What is left behind - shown in these photos in Pennsylvania – is a variety of ordinary looking equipment, water tanks, pumps and pipes, which collect gas which is piped onward from the site to a gas compression station. Mostly, fracking occurs on farmland, in some cases right beside where cows graze, or close to habitation where in some cases the subterranean water, used by residents, has become poisoned. These households rely on water brought in from standpipes from elsewhere.
In North Dakota, fracking is for oil, in some case using ‘Noddy Donkey’ style pumps, traditional to the industry, but the techniques are mostly the same, although with oil fracking poisonous gases are released into the atmosphere, often burning.

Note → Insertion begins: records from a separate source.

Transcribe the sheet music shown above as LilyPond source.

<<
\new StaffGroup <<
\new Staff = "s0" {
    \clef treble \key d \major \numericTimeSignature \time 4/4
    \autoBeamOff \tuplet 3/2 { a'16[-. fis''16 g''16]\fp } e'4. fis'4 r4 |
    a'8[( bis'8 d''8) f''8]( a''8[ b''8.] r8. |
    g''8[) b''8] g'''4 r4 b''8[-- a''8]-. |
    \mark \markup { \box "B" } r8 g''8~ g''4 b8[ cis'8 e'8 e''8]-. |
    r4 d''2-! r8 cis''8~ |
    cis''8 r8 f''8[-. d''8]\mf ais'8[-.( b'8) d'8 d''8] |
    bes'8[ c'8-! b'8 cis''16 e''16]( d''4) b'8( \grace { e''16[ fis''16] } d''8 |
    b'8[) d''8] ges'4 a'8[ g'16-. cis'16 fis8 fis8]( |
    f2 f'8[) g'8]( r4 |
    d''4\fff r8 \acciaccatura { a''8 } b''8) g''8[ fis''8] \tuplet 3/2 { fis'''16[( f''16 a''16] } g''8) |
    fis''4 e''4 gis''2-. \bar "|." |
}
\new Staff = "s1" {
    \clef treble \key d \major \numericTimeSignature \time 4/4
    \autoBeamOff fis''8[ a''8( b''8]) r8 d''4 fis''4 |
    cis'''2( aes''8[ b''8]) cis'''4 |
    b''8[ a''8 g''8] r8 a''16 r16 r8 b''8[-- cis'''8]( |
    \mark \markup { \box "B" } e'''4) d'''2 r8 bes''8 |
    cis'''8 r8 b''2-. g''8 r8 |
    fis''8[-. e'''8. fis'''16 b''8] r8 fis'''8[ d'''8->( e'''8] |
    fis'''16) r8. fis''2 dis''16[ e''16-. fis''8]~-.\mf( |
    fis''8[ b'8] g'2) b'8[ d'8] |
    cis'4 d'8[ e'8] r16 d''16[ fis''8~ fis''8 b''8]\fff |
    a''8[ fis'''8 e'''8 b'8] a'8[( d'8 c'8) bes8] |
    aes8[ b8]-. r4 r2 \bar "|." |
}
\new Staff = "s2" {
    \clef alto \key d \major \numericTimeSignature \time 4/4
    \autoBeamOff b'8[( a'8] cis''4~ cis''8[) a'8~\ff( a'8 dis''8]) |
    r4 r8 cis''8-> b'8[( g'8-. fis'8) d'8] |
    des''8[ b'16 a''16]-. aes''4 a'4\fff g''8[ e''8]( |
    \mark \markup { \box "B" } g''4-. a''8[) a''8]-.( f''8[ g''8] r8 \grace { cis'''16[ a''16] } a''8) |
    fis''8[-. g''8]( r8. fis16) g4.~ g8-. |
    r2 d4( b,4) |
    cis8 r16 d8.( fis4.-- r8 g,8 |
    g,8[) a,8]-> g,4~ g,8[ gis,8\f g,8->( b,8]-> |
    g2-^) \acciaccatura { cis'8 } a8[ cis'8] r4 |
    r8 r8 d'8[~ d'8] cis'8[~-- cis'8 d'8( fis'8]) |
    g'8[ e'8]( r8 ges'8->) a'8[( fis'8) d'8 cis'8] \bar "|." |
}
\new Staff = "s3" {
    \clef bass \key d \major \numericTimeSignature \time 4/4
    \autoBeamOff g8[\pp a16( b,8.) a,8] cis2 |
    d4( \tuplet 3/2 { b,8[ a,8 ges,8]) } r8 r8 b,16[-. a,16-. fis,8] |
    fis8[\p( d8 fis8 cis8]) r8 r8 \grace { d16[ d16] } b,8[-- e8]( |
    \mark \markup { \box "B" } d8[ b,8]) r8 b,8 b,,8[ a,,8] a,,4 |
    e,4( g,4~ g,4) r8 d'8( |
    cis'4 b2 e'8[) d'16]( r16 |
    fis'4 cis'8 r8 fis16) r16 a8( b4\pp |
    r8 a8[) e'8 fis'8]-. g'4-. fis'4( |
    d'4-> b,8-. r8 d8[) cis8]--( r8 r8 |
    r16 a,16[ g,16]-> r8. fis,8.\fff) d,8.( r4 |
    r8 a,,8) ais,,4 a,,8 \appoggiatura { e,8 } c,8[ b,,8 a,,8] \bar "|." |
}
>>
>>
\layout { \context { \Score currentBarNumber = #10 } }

In the USA, regulation is weak; a consequence of the suspension of environmental protection legislation and, according to the Federal Government regulators, little is known about spills or contamination.
Conventional photographs of oil fracking-pads look almost entirely innocuous at first sight. Perhaps this is because their workings are invisible. One doesn’t see what is occurring beneath them or what is released above, except if one is actually present, or when gas releases are set on fire. Gas fracking-pads produce no visible releases at all, although a network of ground-based gas transportation pipes, barely visibly except from the air, extend over a distance to the gas compression sites.
Glover’s pictures began as digital colour photographs, sections of which were then digitally inverted, simulating a negative black and white image. The attempt is to denormalise the taken-for-grantedness of a scene in which everything is open for inspection but nothing can be seen.